▸ **WORK REQUEST**:
Take the listing from its first line through the line that contains "vfov_deg: 45.4" and please retype those lines exactly, leaving out the pictures.

▸ **TASK MATERIAL**:
- - -

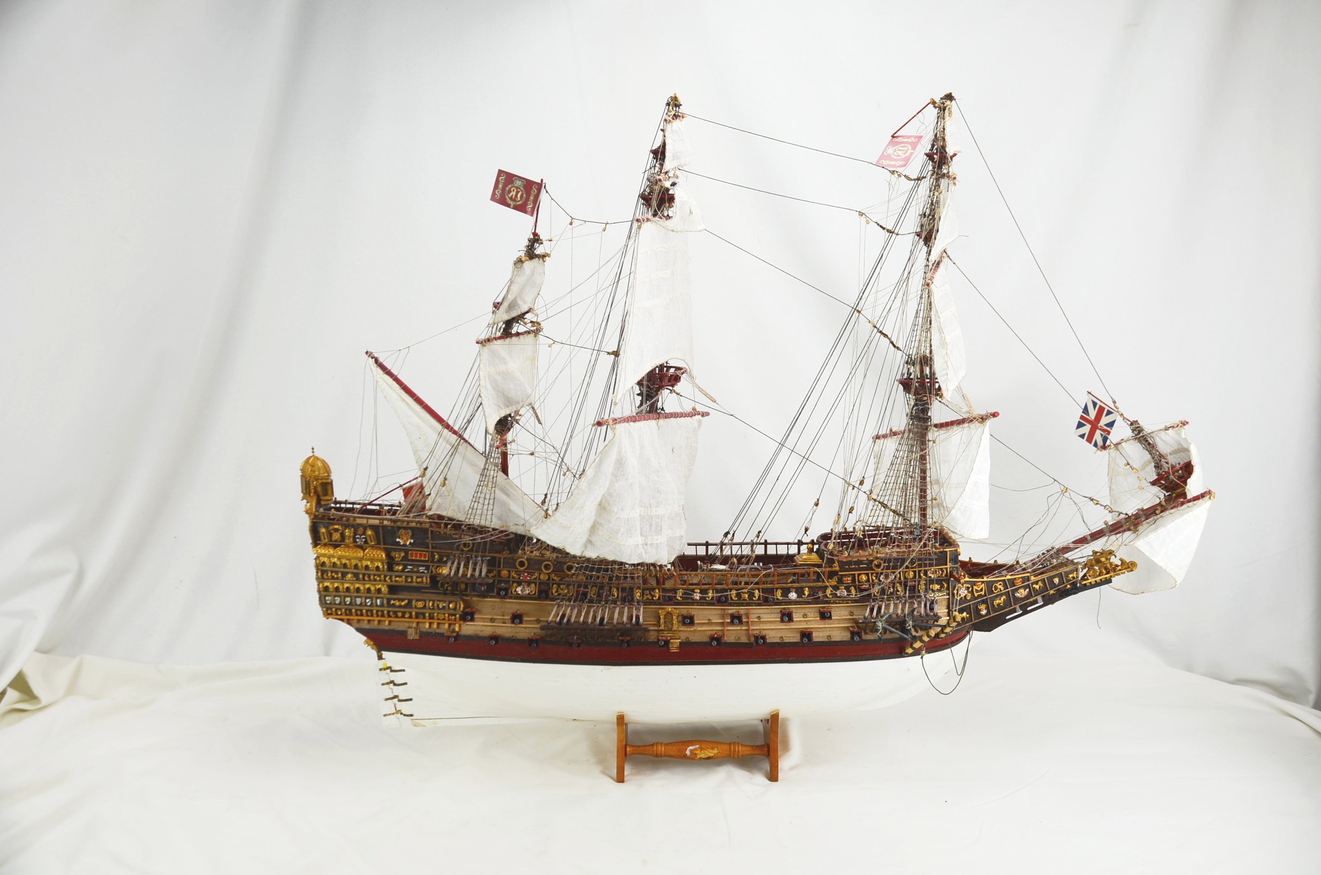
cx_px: 660
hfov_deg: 46.5
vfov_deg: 31.8
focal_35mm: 42
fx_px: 1538
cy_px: 438
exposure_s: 1/60
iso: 100
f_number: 4
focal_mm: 28
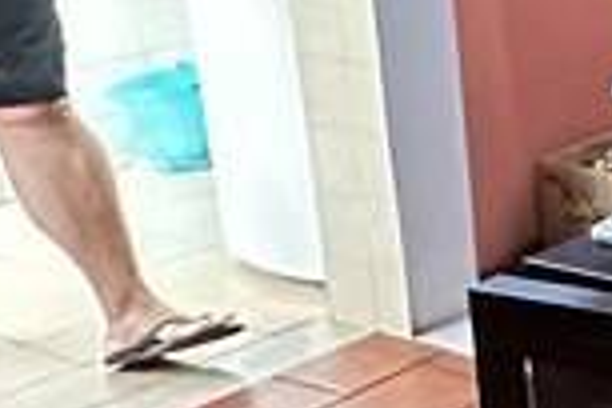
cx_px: 1552
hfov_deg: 14.2
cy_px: -156
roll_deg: -1.3
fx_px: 1292
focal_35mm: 76
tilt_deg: -7.3
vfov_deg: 16.7
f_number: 2.2
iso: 1000
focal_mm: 2.22
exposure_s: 1/60
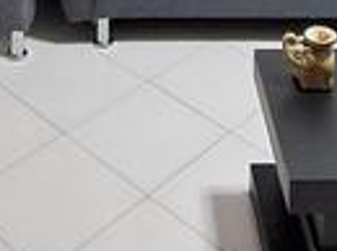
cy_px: -316
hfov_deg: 24.8
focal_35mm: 79
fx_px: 768
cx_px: 179
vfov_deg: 14.1
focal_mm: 1.64
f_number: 2.2
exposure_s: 1/24
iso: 320
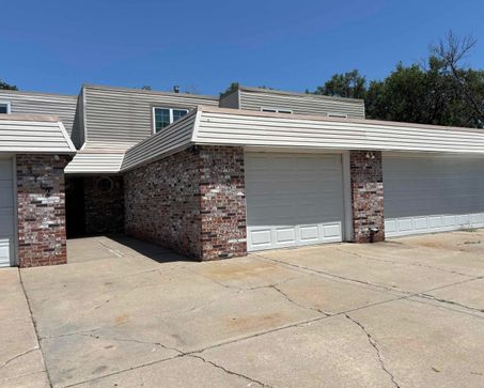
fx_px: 401
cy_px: 193
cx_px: 257
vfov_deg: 51.6
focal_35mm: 28
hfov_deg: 62.1
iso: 50
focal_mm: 5.96
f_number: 1.6
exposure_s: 1/5952
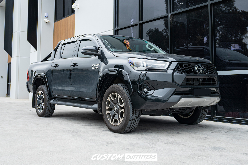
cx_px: 124
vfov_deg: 47.9
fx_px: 186
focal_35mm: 27
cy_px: 82
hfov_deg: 67.4
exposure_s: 1/60
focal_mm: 27
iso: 100
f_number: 4
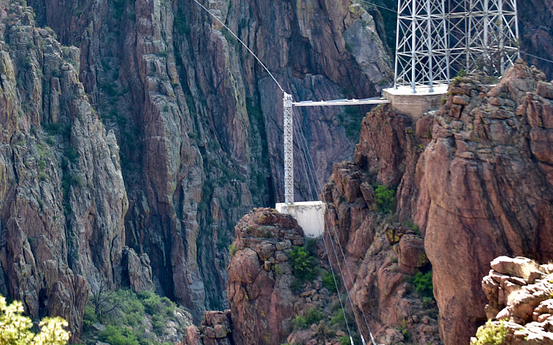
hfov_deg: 8.8
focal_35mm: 239
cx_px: 164
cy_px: 19
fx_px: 3602
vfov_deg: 5.5
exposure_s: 1/250
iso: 200
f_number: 4
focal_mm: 105
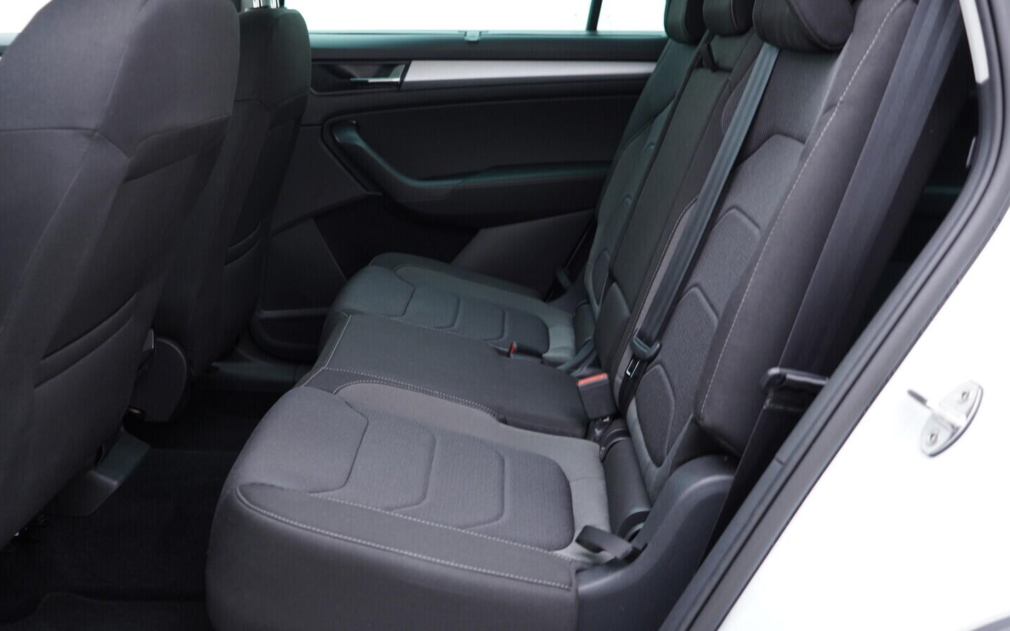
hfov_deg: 52.8
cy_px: 325
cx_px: 508
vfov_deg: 34.4
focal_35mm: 37
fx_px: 1018
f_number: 2.8
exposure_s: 1/40
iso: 320
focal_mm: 24
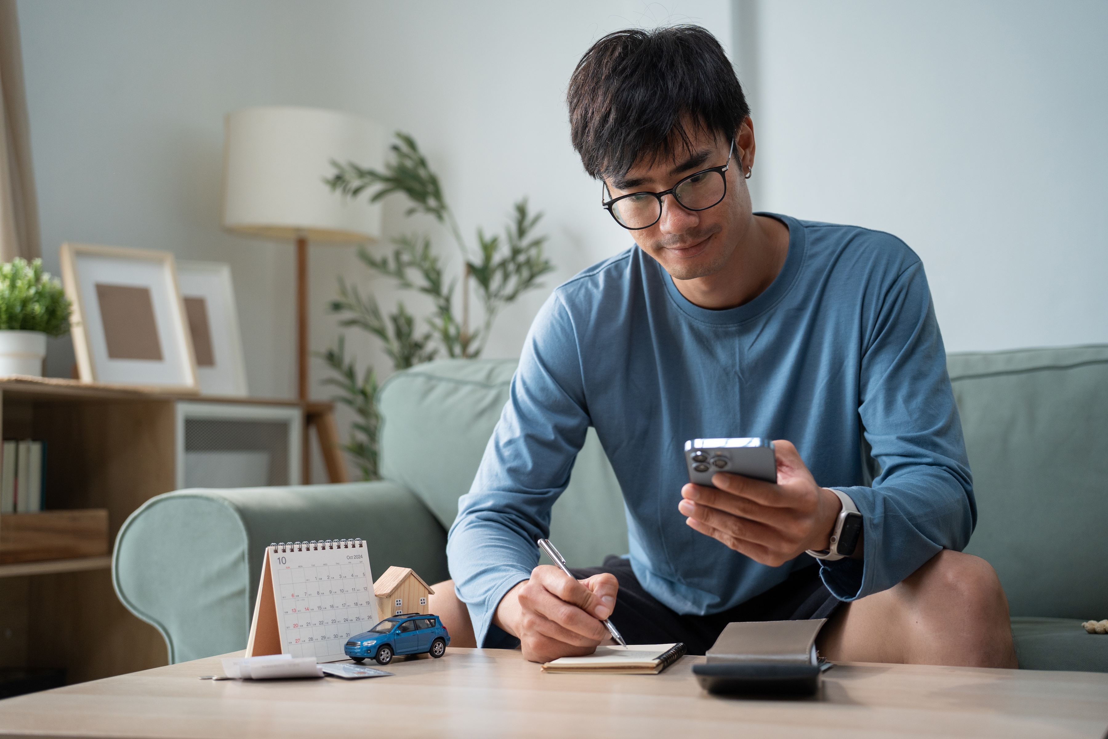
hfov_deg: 39.6
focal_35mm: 50
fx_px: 1539
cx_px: 554
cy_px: 370
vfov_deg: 27.0
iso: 640
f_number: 2.8
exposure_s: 1/250
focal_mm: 50
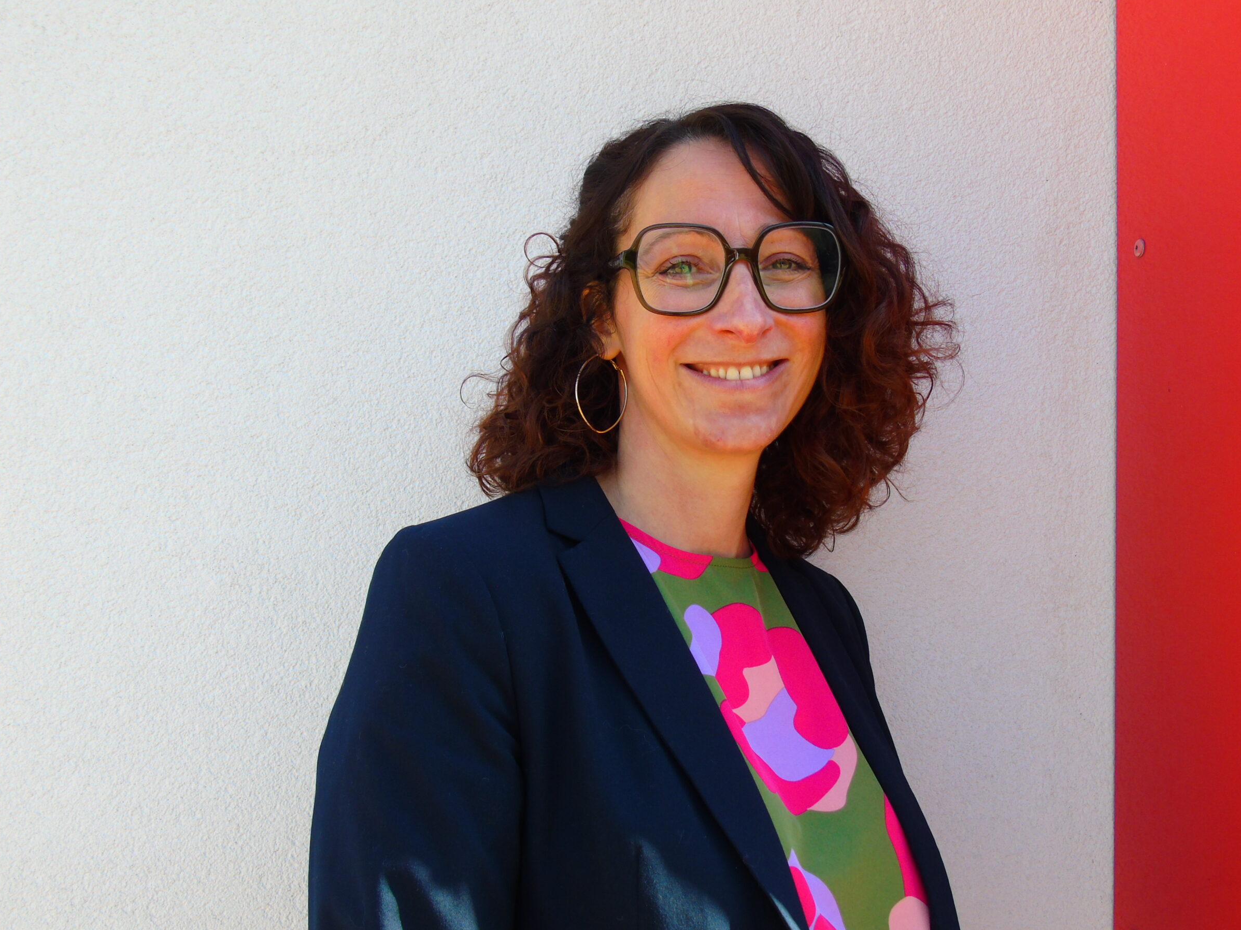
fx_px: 1111
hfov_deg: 58.3
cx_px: 648
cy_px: 477
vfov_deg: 45.4
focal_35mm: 31
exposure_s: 1/160
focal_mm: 5.2
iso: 80
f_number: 3.6
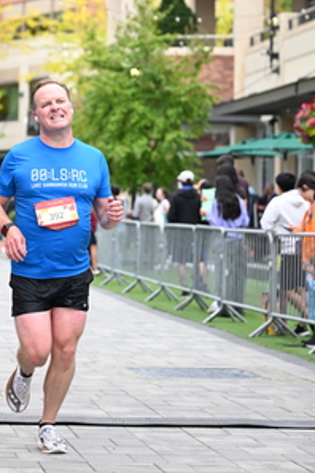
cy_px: 99
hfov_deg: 10.1
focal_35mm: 135
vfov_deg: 15.1
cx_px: 68
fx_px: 1772
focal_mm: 73
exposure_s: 1/1600
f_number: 2.8
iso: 640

- - -

▸ **SOLUTION**:
cx_px: 660
hfov_deg: 46.5
vfov_deg: 31.8
focal_35mm: 42
fx_px: 1538
cy_px: 438
exposure_s: 1/60
iso: 100
f_number: 4
focal_mm: 28
cx_px: 1552
hfov_deg: 14.2
cy_px: -156
roll_deg: -1.3
fx_px: 1292
focal_35mm: 76
tilt_deg: -7.3
vfov_deg: 16.7
f_number: 2.2
iso: 1000
focal_mm: 2.22
exposure_s: 1/60
cy_px: -316
hfov_deg: 24.8
focal_35mm: 79
fx_px: 768
cx_px: 179
vfov_deg: 14.1
focal_mm: 1.64
f_number: 2.2
exposure_s: 1/24
iso: 320
fx_px: 401
cy_px: 193
cx_px: 257
vfov_deg: 51.6
focal_35mm: 28
hfov_deg: 62.1
iso: 50
focal_mm: 5.96
f_number: 1.6
exposure_s: 1/5952
cx_px: 124
vfov_deg: 47.9
fx_px: 186
focal_35mm: 27
cy_px: 82
hfov_deg: 67.4
exposure_s: 1/60
focal_mm: 27
iso: 100
f_number: 4
hfov_deg: 8.8
focal_35mm: 239
cx_px: 164
cy_px: 19
fx_px: 3602
vfov_deg: 5.5
exposure_s: 1/250
iso: 200
f_number: 4
focal_mm: 105
hfov_deg: 52.8
cy_px: 325
cx_px: 508
vfov_deg: 34.4
focal_35mm: 37
fx_px: 1018
f_number: 2.8
exposure_s: 1/40
iso: 320
focal_mm: 24
hfov_deg: 39.6
focal_35mm: 50
fx_px: 1539
cx_px: 554
cy_px: 370
vfov_deg: 27.0
iso: 640
f_number: 2.8
exposure_s: 1/250
focal_mm: 50
fx_px: 1111
hfov_deg: 58.3
cx_px: 648
cy_px: 477
vfov_deg: 45.4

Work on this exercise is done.